Khosla Ventures, the firm of influential venture capitalist Vinod Khosla, is raising a new $1.05 billion fund — Khosla Ventures IV — according to an SEC filing. The filing comes just a little over a year since the firm closed on $1.3 billion for two funds: Khosla Ventures III and Khosla Ventures Seed Fund. A sizable portion of these two funds are being spent on cleantech startups, including biofuel, energy storage, and clean power companies.
I’ve reached out to Khosla Ventures for more details on the fourth fund and am waiting to hear back. According to the filing, Khosla Ventures hasn’t yet raised any of the funds for this fourth fund. Raising a fund of this size takes many months, if not a year.
Khosla Ventures announced a $1 billion raise for the combo of its third fund and seed fund back in September 2009. Later, in January 2010, Khosla Ventures upped that to a combined $1.3 billion. The Khosla Ventures III fund, with $1 billion, is a more traditional venture fund looking to invest in early-, mid- and later-stage firms, while Khosla Ventures Seed Fund has been using $300 million to invest in early-stage startups, which Khosla described in 2009 as looking for “highest risk projects,” that “often cannot find any other funding.”
These two funds were one of the first times Vinod Khosla turned to external investors, and he was previously largely using his own funds to invest in startups (quite unusual for a VC). I would guess that Khosla Ventures IV will be similar to Khosla Ventures III: a more traditional venture capital fund. Previous limited partners that have invested in Khosla’s funds have been Microsoft Co-Founder Bill Gates.
Khosla has had a couple of exits in recent months that have made some of the fund’s investments back. Two of Khosla’s biofuel portfolio companies — Amyris and Gevo — had successful IPOs, and a third, KiOR, has filed for a $100 million IPO. Khosla Ventures has invested in over a dozen biofuel companies.

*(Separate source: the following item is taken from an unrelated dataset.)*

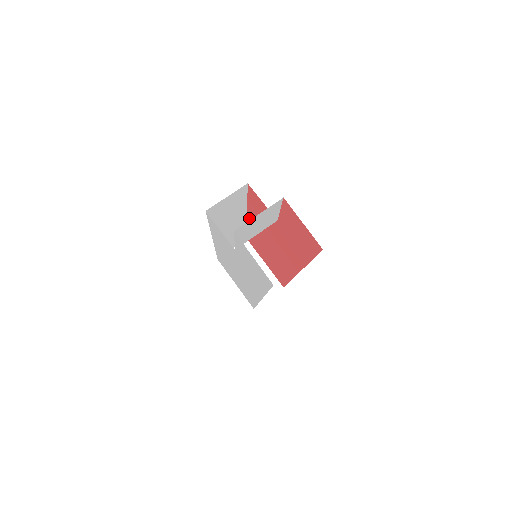
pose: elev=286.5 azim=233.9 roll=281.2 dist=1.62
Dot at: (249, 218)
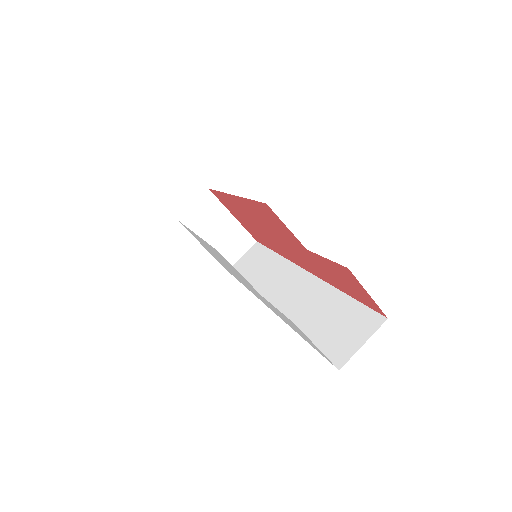
Dot at: (234, 198)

Khosla Ventures has made some of the most high-profile, and risky, bets in cleantech, but it also invests in web and mobile companies, too. While some generalist venture investors are backing out of cleantech, it looks like the firms that have had some success are doubling down. Peter Rothstein, president of the New England Clean Energy Council and a former investor at Flagship Ventures, told Mass High Tech that the cleantech specific firms might be smaller and fewer but that they’re doing more deals. Some firms are also looking to raise large funds to do later stage and growth investments in cleantech, including Silver Lake’s new Kraftwerk fund, which is reportedly also going to be of a similar size to Khosla’s new fund at around $1 billion.